#### Given data ####

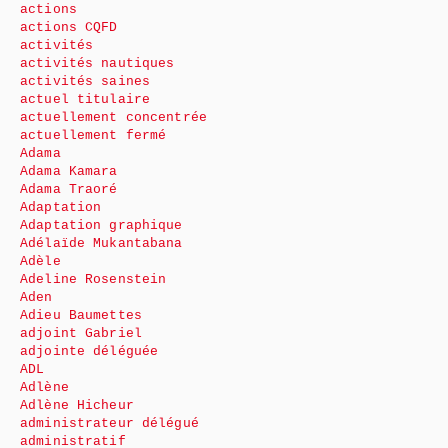
actions
actions CQFD
activités
activités nautiques
activités saines
actuel titulaire
actuellement concentrée
actuellement fermé
Adama
Adama Kamara
Adama Traoré
Adaptation
Adaptation graphique
Adélaïde Mukantabana
Adèle
Adeline Rosenstein
Aden
Adieu Baumettes
adjoint Gabriel
adjointe déléguée
ADL
Adlène
Adlène Hicheur
administrateur délégué
administratif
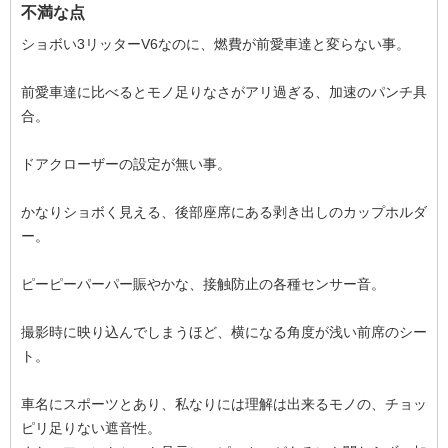
不満な点
ショボい3リッターV6なのに、燃費が前愛車達と変らない事。
前愛車達に比べるとモノ足りなさがアリ過ぎる、加速のパンチ具
合。
ドアクローザーの設定が無い事。
かなりショボく見える、後部座席にある剥き出しのカップホルダ
ー。
ピーピーパーパー賑やかな、接触防止の各種センサー音。
撮影時に映り込んでしまうほど、横になる角度が浅い前席のシー
ト。
車名にスポーツとあり、私なりには理解は出来るモノの、チョッ
ピリ足りない遮音性。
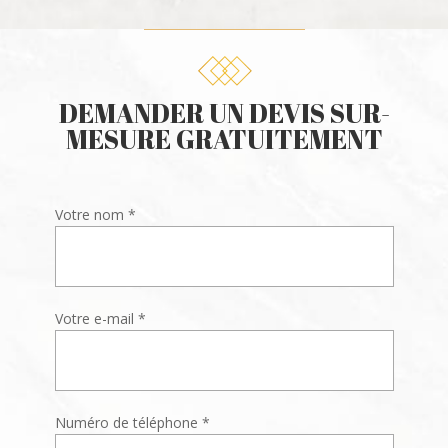
DEMANDER UN DEVIS SUR-
MESURE GRATUITEMENT
Votre nom *
Votre e-mail *
Numéro de téléphone *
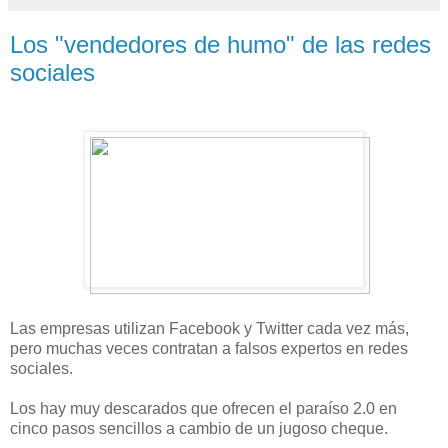
Los "vendedores de humo" de las redes
sociales
Las empresas utilizan Facebook y Twitter cada vez más,
pero muchas veces contratan a falsos expertos en redes
sociales.
Los hay muy descarados que ofrecen el paraíso 2.0 en
cinco pasos sencillos a cambio de un jugoso cheque.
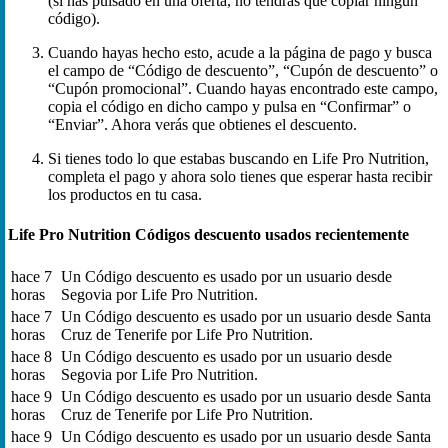
(si has pulsado en una oferta, no tendrás que copiar ningún
código).
Cuando hayas hecho esto, acude a la página de pago y busca
el campo de “Código de descuento”, “Cupón de descuento” o
“Cupón promocional”. Cuando hayas encontrado este campo,
copia el código en dicho campo y pulsa en “Confirmar” o
“Enviar”. Ahora verás que obtienes el descuento.
Si tienes todo lo que estabas buscando en Life Pro Nutrition,
completa el pago y ahora solo tienes que esperar hasta recibir
los productos en tu casa.
Life Pro Nutrition Códigos descuento usados recientemente
hace 7
Un Código descuento es usado por un usuario desde
horas
Segovia por Life Pro Nutrition.
hace 7
Un Código descuento es usado por un usuario desde Santa
horas
Cruz de Tenerife por Life Pro Nutrition.
hace 8
Un Código descuento es usado por un usuario desde
horas
Segovia por Life Pro Nutrition.
hace 9
Un Código descuento es usado por un usuario desde Santa
horas
Cruz de Tenerife por Life Pro Nutrition.
hace 9
Un Código descuento es usado por un usuario desde Santa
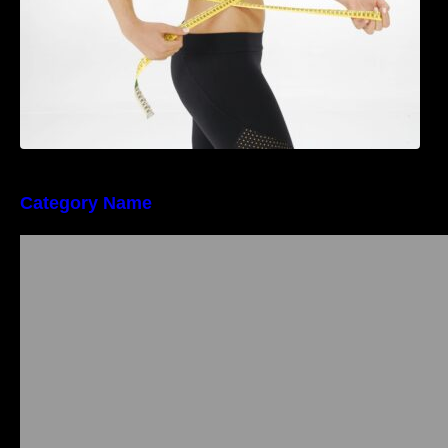
Category Name
Importanța conformității tehnice și a protecției
muncii în dezvoltarea unei afaceri moderne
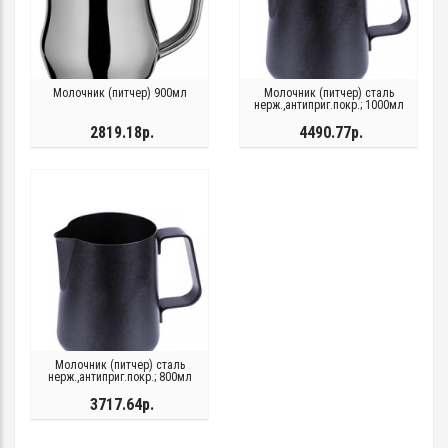
Молочник (питчер) 900мл
Молочник (питчер) сталь
нерж.,антиприг.покр.; 1000мл
2819.18р.
4490.77р.
Молочник (питчер) сталь
нерж.,антиприг.покр.; 800мл
3717.64р.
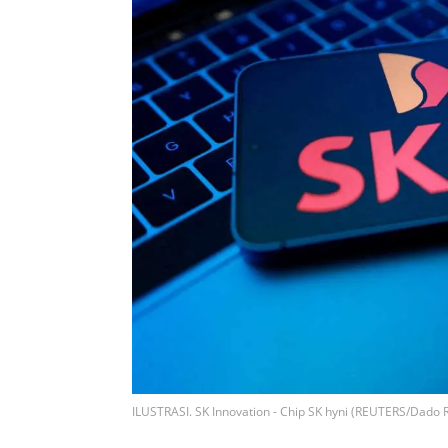
ILUSTRASI. SK Innovation - Chip SK hyni (REUTERS/Dado R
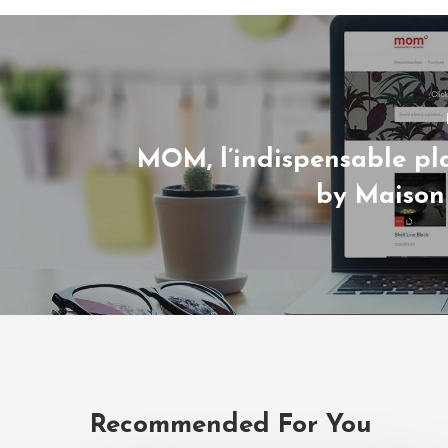
MOM, l’indispensable pl
by Maison
Recommended For You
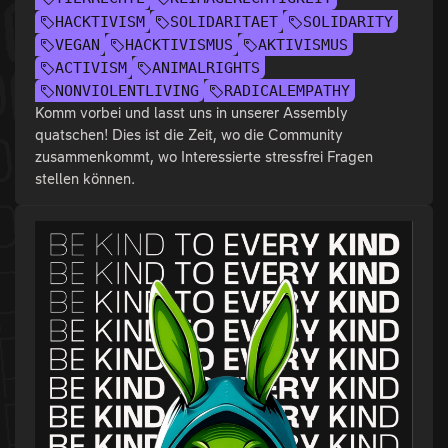
HACKTIVISM
SOLIDARITAET
SOLIDARITY
VEGAN
HACKTIVISMUS
AKTIVISMUS
ACTIVISM
ANIMALRIGHTS
NONVIOLENTLIVING
RADICALEMPATHY
Komm vorbei und lasst uns in unserer Assembly
quatschen! Dies ist die Zeit, wo die Community
zusammenkommt, wo Interessierte stressfrei Fragen
stellen können.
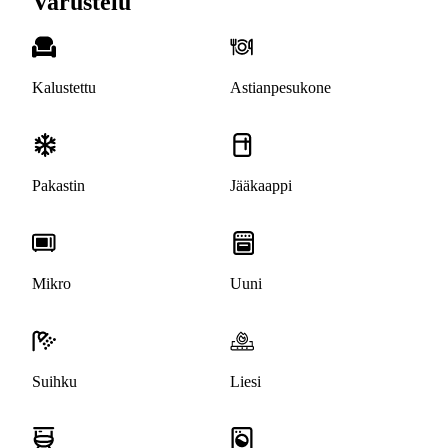
Varustelu
Kalustettu
Astianpesukone
Pakastin
Jääkaappi
Mikro
Uuni
Suihku
Liesi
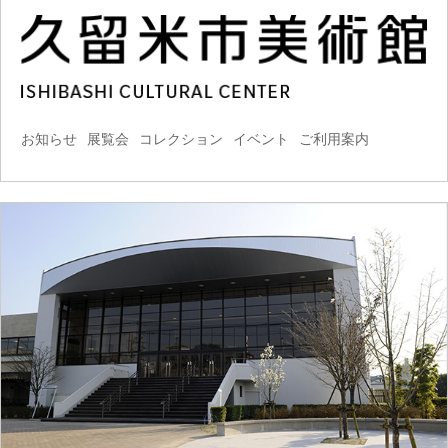
お知らせ
展覧会
コレクション
イベント
ご利用案内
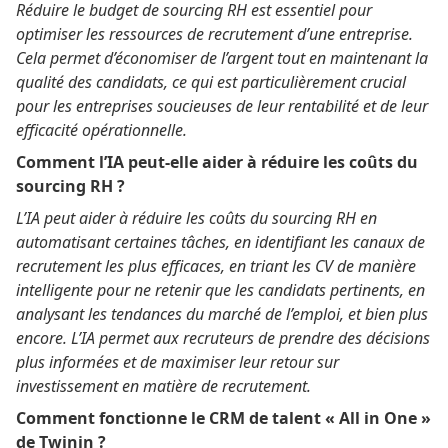
Réduire le budget de sourcing RH est essentiel pour
optimiser les ressources de recrutement d’une entreprise.
Cela permet d’économiser de l’argent tout en maintenant la
qualité des candidats, ce qui est particulièrement crucial
pour les entreprises soucieuses de leur rentabilité et de leur
efficacité opérationnelle.
Comment l’IA peut-elle aider à réduire les coûts du
sourcing RH ?
L’IA peut aider à réduire les coûts du sourcing RH en
automatisant certaines tâches, en identifiant les canaux de
recrutement les plus efficaces, en triant les CV de manière
intelligente pour ne retenir que les candidats pertinents, en
analysant les tendances du marché de l’emploi, et bien plus
encore. L’IA permet aux recruteurs de prendre des décisions
plus informées et de maximiser leur retour sur
investissement en matière de recrutement.
Comment fonctionne le CRM de talent « All in One »
de Twinin ?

####

Output the lines from the one with "plus informées et" to the final line of the entries above, exactly as they stand, please, and nothing else.

plus informées et de maximiser leur retour sur
investissement en matière de recrutement.
Comment fonctionne le CRM de talent « All in One »
de Twinin ?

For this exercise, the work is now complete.